Accordingly, we affirm the trial court's decision.[6]
ORDER
AND NOW, this 7th day of March, 2005, the decision of the Court of Common Pleas of Allegheny County in the above-captioned matter is AFFIRMED.
NOTES
[1] In Dean, the passenger was in a vehicle that fishtailed on a snow-covered roadway, traveled off the road over a steep embankment, overturned and caused the passenger serious injuries. The Court decided the absence of the guard rail did not render the roadway unsafe for its intended purpose travel on the road. The Court decided the legislature did not intend to impose liability on the government whenever a victim alleged his or her injuries were avoidable if the government installed a guardrail along the side of the roadway. The real estate, highways and sidewalks exception to sovereign immunity was inapplicable. 42 Pa.C.S. § 8522(b)(4).
[2] In Lockwood, an intoxicated motorist failed to properly negotiate a sharp curve; his vehicle went down an embankment and stuck a tree. The motorist died. The Court held the City's failure to install a guardrail along the curve in the road was not an exception to governmental immunity under the streets exception found in the section of the Judicial Code known as the Political Subdivision Tort Claims Act (Act), 42 Pa.C.S. § 8542(b)(6).
[3] This Court's scope of review of the proper interpretation of a statute, a question of law, is plenary. Walker v. Eleby, 577 Pa. 104, 842 A.2d 389 (2004).
[4] 42 Pa.C.S. § 8542 is titled Exceptions to governmental immunity. Subsection (b) Acts which may impose liability lists actions by a local agency or any of its employees that may impose liability.
Subsection (6) Streets states in relevant part at (i):
[T]he claimant to recover must establish that the dangerous condition created a reasonably foreseeable risk of the kind of injury which was incurred and that the local agency had actual notice or could reasonably be charged with notice under the circumstances of the dangerous condition at a sufficient time prior to the event to have taken measures to protect against the dangerous condition.
Subsection (7), Sidewalks, states in pertinent part:
A dangerous condition of sidewalks within the rights-of-way of streets owned by the local agency, except that the claimant to recover must establish that the dangerous condition created a reasonably foreseeable risk of the kind of injury which was incurred and that the local agency had actual notice or could reasonably be charged with notice under the circumstances of the dangerous condition at a sufficient time prior to the event to have taken measures to protect against the dangerous condition.

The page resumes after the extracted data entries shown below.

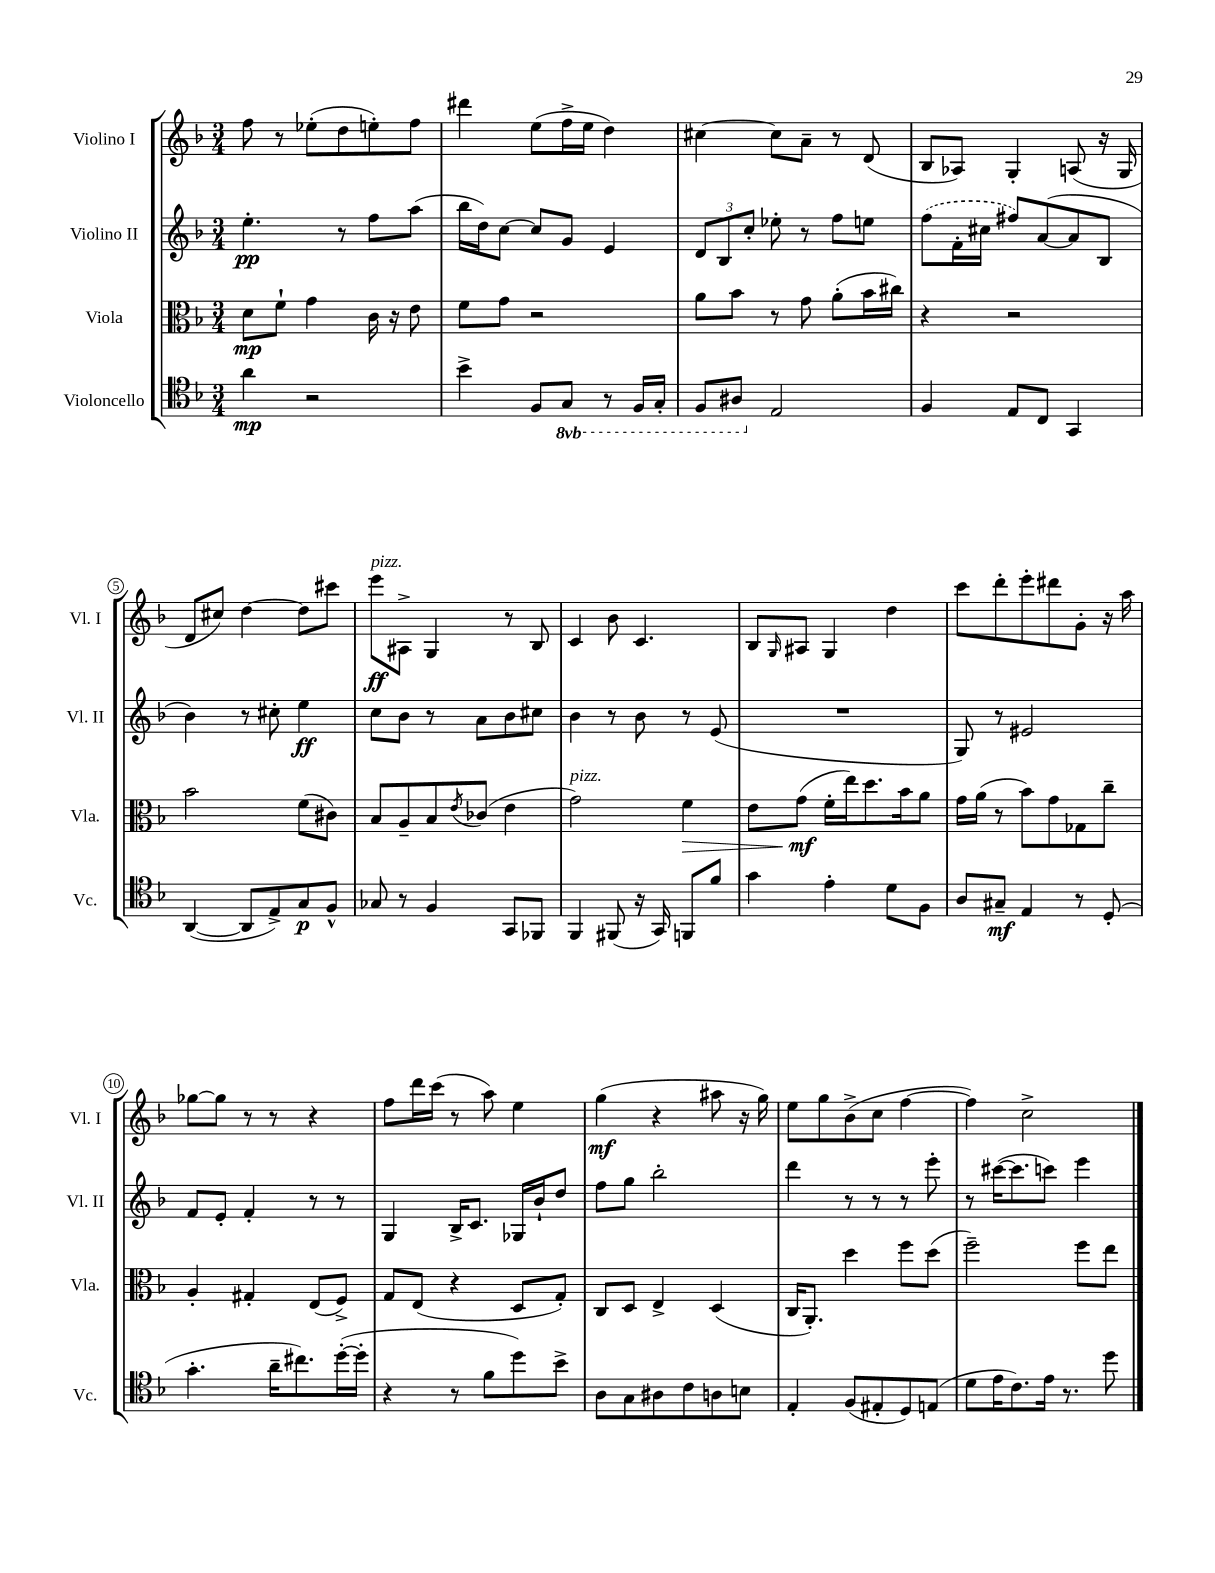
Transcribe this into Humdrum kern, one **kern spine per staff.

**kern	**dynam	**kern	**dynam	**kern	**dynam	**kern	**dynam
*part4	*part4	*part3	*part3	*part2	*part2	*part1	*part1
*staff4	*staff4	*staff3	*staff3	*staff2	*staff2	*staff1	*staff1
*I"Violoncello	*	*I"Viola	*	*I"Violino II	*	*I"Violino I	*
*I'Vc.	*	*I'Vla.	*	*I'Vl. II	*	*I'Vl. I	*
*clefC4	*	*clefC3	*	*clefG2	*	*clefG2	*
*k[b-]	*	*k[b-]	*	*k[b-]	*	*k[b-]	*
*M3/4	*	*M3/4	*	*M3/4	*	*M3/4	*
=1	=1	=1	=1	=1	=1	=1	=1
4a\	mp	8d\L	mp	4.ee'\	pp	8ff\	.
.	.	8f`\J	.	.	.	8r	.
2r	.	4g\	.	.	.	(8ee-X'\L	.
.	.	.	.	8r	.	8dd\	.
.	.	16c\	.	8ff\L	.	8een'\)	.
.	.	16r	.	.	.	.	.
.	.	8e\	.	(8aa\J	.	8ff\J	.
=2	=2	=2	=2	=2	=2	=2	=2
4b-^\	.	8f\L	.	16bb-\LL	.	4ddd#X\	.
.	.	.	.	16dd\J)	.	.	.
.	.	8g\J	.	[8cc\J	.	.	.
8F/L	.	2r	.	8cc/L]	.	(8ee\L	.
*8ba	*	*	*	*	*	*	*
8GG/J	.	.	.	8g/J	.	16ff^\L	.
.	.	.	.	.	.	16ee\JJ	.
8r	.	.	.	4e/	.	4dd\)	.
16FF/LL	.	.	.	.	.	.	.
16GG'/JJ	.	.	.	.	.	.	.
=3	=3	=3	=3	=3	=3	=3	=3
8FF/L	.	8a\L	.	12d/L	.	[4cc#X\	.
.	.	.	.	12B-/	.	.	.
8AA#X/J	.	8b-\J	.	.	.	.	.
.	.	.	.	12cc'/J	.	.	.
*X8ba	*	*	*	*	*	*	*
2E/	.	8r	.	8ee-X'\	.	8cc#\L]	.
.	.	8g\	.	8r	.	8a~\J	.
.	.	(8a'\L	.	8ff\L	.	8r	.
.	.	16b-\L	.	8een\J	.	(8d/	.
.	.	16cc#X\JJ)	.	.	.	.	.
=4	=4	=4	=4	=4	=4	=4	=4
4F/	.	4r	.	(8ff\L	.	8B-/L	.
.	.	.	.	16f'\L	.	8A-X/J)	.
.	.	.	.	16cc#X\JJ	.	.	.
8E/L	.	2r	.	8ff#X/L)	.	4G'/	.
8C/J	.	.	.	([8a/	.	.	.
4GG/	.	.	.	8a/]	.	(8An/	.
.	.	.	.	8B-/J	.	16r	.
.	.	.	.	.	.	16G/	.
!!LO:LB:g=z
=5	=5	=5	=5	=5	=5	=5	=5
([4AA/	.	2b-\	.	4b-\)	.	8d/L	.
.	.	.	.	.	.	8cc#X/J)	.
8AA/L]	.	.	.	8r	.	[4dd\	.
8E^/)	.	.	.	8cc#X'\	.	.	.
8G/	p	(8f\L	.	4ee\	ff	8dd\L]	.
8F^^/J	.	8c#X\J)	.	.	.	8ccc#X\J	.
=6	=6	=6	=6	=6	=6	=6	=6
!	!	!	!	!	!	!LO:TX:a:i:t=pizz.	!
8G-X/	.	8B-/L	.	8cc\L	.	8eee\L	ff
8r	.	8A~/	.	8b-\J	.	8A#X^\J	.
4F/	.	8B-/	.	8r	.	4G/	.
.	.	8qe/	.	.	.	.	.
.	.	(8c-X/J	.	8a\L	.	.	.
8GG/L	.	4e\	.	8b-\	.	8r	.
8FF-X/J	.	.	.	8cc#X\J	.	8B-/	.
=7	=7	=7	=7	=7	=7	=7	=7
!	!	!LO:TX:a:i:t=pizz.	!	!	!	!	!
4FF/	.	2g\)	.	4b-\	.	4c/	.
(8FF#X/	.	.	.	8r	.	8b-\	.
16r	.	.	.	8b-\	.	4.c/	.
16GG/)	.	.	.	.	.	.	.
!	!	!	!LO:HP:b	!	!	!	!
8FFn/L	.	4f\	>	8r	.	.	.
8f/J	.	.	.	(8e/	.	.	.
=8	=8	=8	=8	=8	=8	=8	=8
4g\	.	8e\L	.	2.r	.	8B-/L	.
.	.	.	.	.	.	16qqG/	.
.	.	(8g\J	mf	.	.	8A#X/J	.
4e'\	.	16f'\LL	]	.	.	4G/	.
.	.	16ee\J)	.	.	.	.	.
.	.	8.dd\	.	.	.	.	.
8d\L	.	.	.	.	.	4dd\	.
.	.	16b-\k	.	.	.	.	.
8F\J	.	8a\J	.	.	.	.	.
=9	=9	=9	=9	=9	=9	=9	=9
8A/L	.	16g\LL	.	8G/)	.	8ccc\L	.
.	.	(16a\JJ	.	.	.	.	.
8G#X~/J	mf	8r	.	8r	.	8ddd'\	.
4E/	.	8b-\L)	.	2e#X/	.	8eee'\	.
.	.	8g\	.	.	.	8ddd#X\	.
8r	.	8G-X\	.	.	.	8g'\J	.
(8D'/	.	8cc~\J	.	.	.	16r	.
.	.	.	.	.	.	16aa\	.
!!LO:LB:g=z
=10	=10	=10	=10	=10	=10	=10	=10
4.g'\	.	4A'/	.	8f/L	.	[8gg-X\L	.
.	.	.	.	8e'/J	.	8gg-\J]	.
.	.	4G#X'/	.	4f'/	.	8r	.
16a~\KL	.	.	.	.	.	8r	.
8.cc#X\)	.	.	.	.	.	.	.
.	.	(8E/L	.	8r	.	4r	.
([16dd'\L	.	8F^/J)	.	8r	.	.	.
16dd'\JJ]	.	.	.	.	.	.	.
=11	=11	=11	=11	=11	=11	=11	=11
4r	.	8G/L	.	4G/	.	8ff\L	.
.	.	(8E/J	.	.	.	16ddd\L	.
.	.	.	.	.	.	(16ccc\JJ	.
8r	.	4r	.	16B-^/KL	.	8r	.
.	.	.	.	8.c/J	.	.	.
8f\L	.	.	.	.	.	8aa\)	.
8dd\)	.	8D/L	.	16G-X/LL	.	4ee\	.
.	.	.	.	16b-`/J	.	.	.
8b-^\J	.	8G'/J)	.	8dd/J	.	.	.
=12	=12	=12	=12	=12	=12	=12	=12
8A\L	.	8C/L	.	8ff\L	.	(4gg\	mf
8G\	.	8D/J	.	8gg\J	.	.	.
8A#X\	.	4E^/	.	2bb-'\	.	4r	.
8c\	.	.	.	.	.	.	.
8An\	.	(4D/	.	.	.	8aa#X\	.
8Bn\J	.	.	.	.	.	16r	.
.	.	.	.	.	.	16gg\)	.
=13	=13	=13	=13	=13	=13	=13	=13
4E'/	.	16C/KL	.	4ddd\	.	8ee\L	.
.	.	8.AA'/J)	.	.	.	.	.
.	.	.	.	.	.	8gg\	.
(8F/L	.	4dd\	.	8r	.	(8b-^\	.
8E#X'/	.	.	.	8r	.	8cc\J	.
8D/)	.	8ff\L	.	8r	.	[4ff\	.
(8En/J	.	(8dd\J	.	8eee'\	.	.	.
=14	=14	=14	=14	=14	=14	=14	=14
8d\L	.	2ff~\)	.	8r	.	4ff\])	.
16e\K	.	.	.	([16ccc#X\KL	.	.	.
8.c\)	.	.	.	8.ccc#\]	.	.	.
.	.	.	.	.	.	2cc^\	.
16e\Jk	.	.	.	8cccn\J)	.	.	.
8.r	.	.	.	.	.	.	.
.	.	8ff\L	.	4eee\	.	.	.
8dd\	.	8ee\J	.	.	.	.	.
==	==	==	==	==	==	==	==
*-	*-	*-	*-	*-	*-	*-	*-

42 Pa.C.S. §§ 8542(b)(6)(i) and (7).
[5] A similar argument was rejected by our Supreme Court in Gardner v. Consol. Rail Corp., 524 Pa. 445, 573 A.2d 1016 (1990). In that case the plaintiff contended that even if a city had no duty to erect a protective fence near railroad tracks, once it did so it had a duty to maintain the fence. The Court held that a government action cannot create a duty where one did not otherwise exist. Id. at 453-54, 573 A.2d at 1020.

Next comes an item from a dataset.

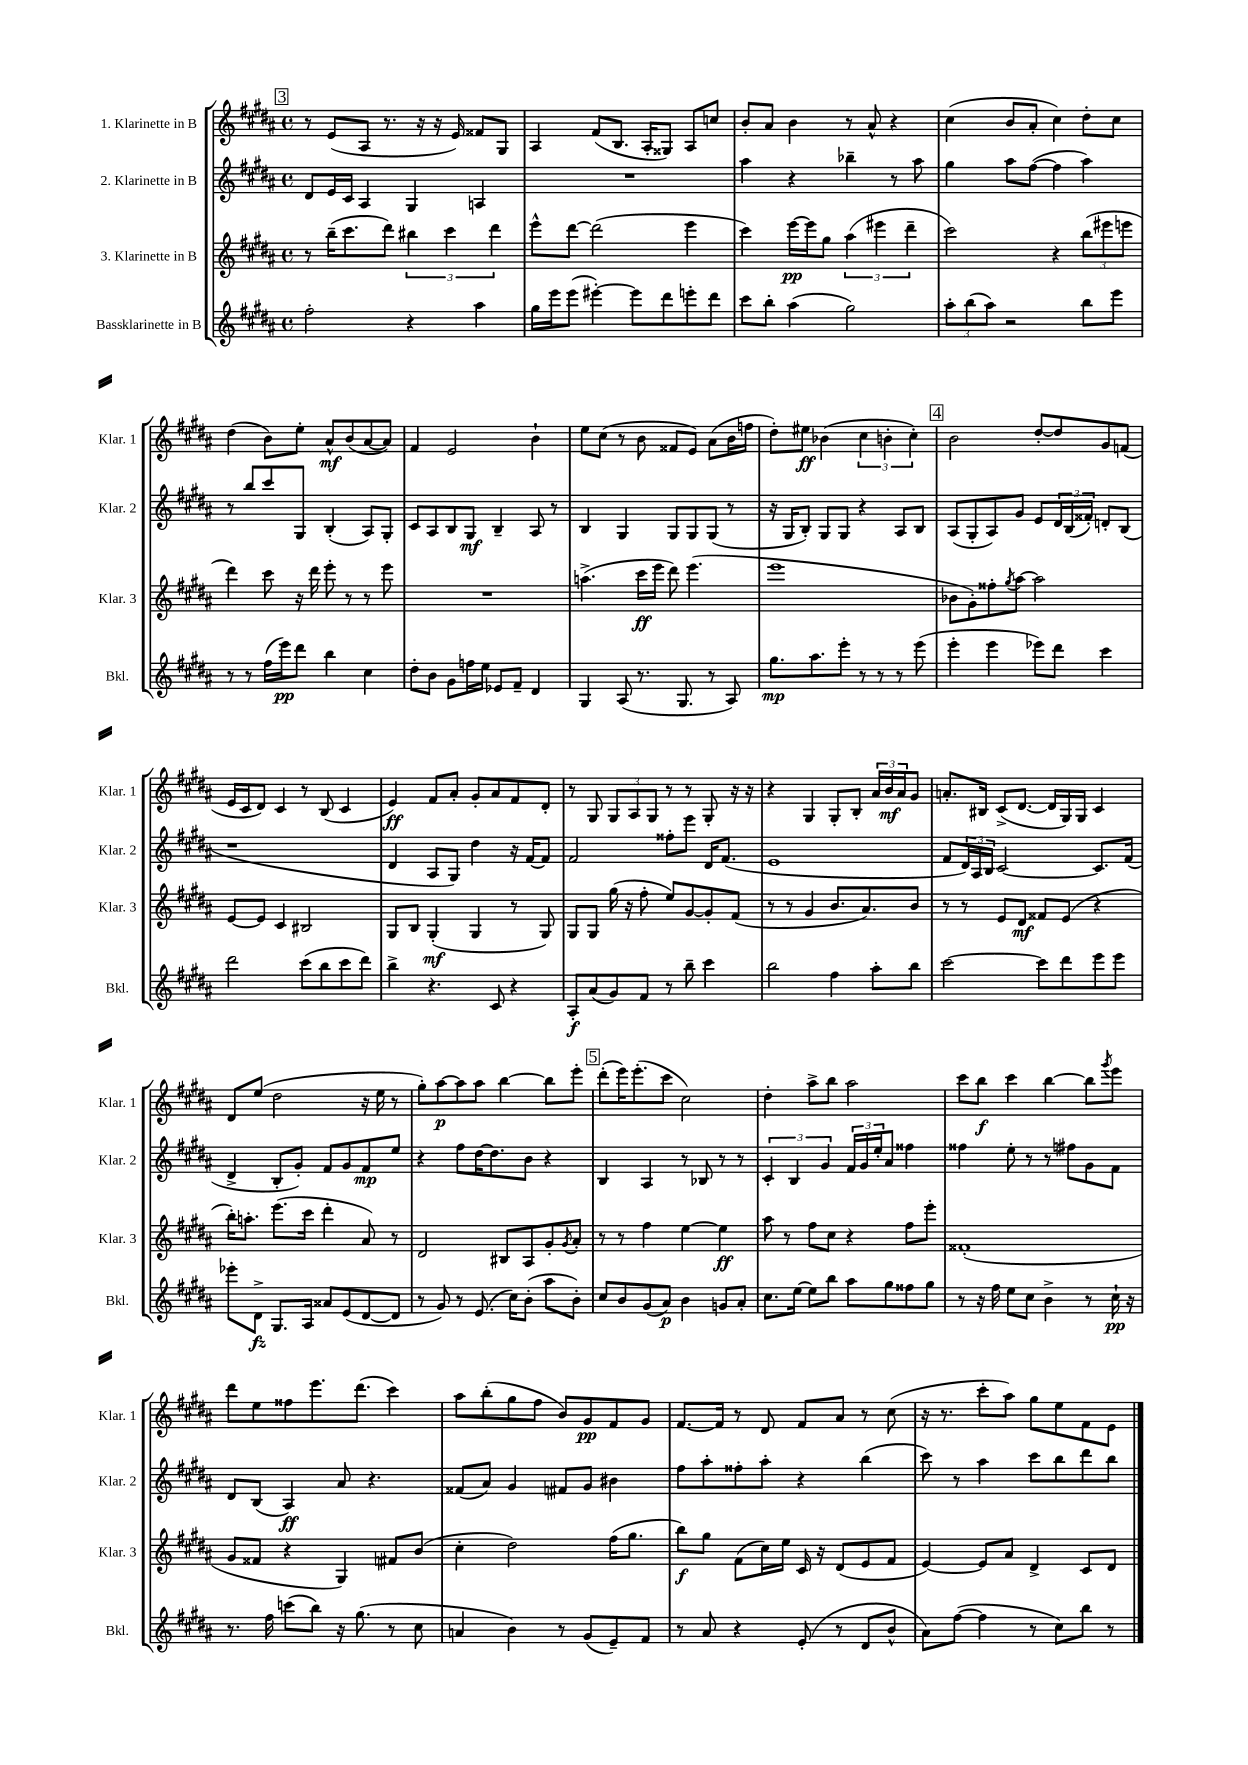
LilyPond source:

Following similar reasoning, in the absence of a duty on the County to erect or maintain a guardrail along the Drive, its previous placement of a guardrail there does not by itself create liability.
[6] Because of this ruling, it is unnecessary for us to address the Representatives' other arguments that: a) Gills' aortic aneurysm rupture was a superseding cause such as would relieve the County of liability, and, b) Corrigan Drive would qualify as "unimproved" land entitled to immunity under the so-called Recreational Use of Land and Water Act, Act of February 2, 1966, P.L. (1965) 1860, as amended, 68 P.S. §§ 477-1-477-8.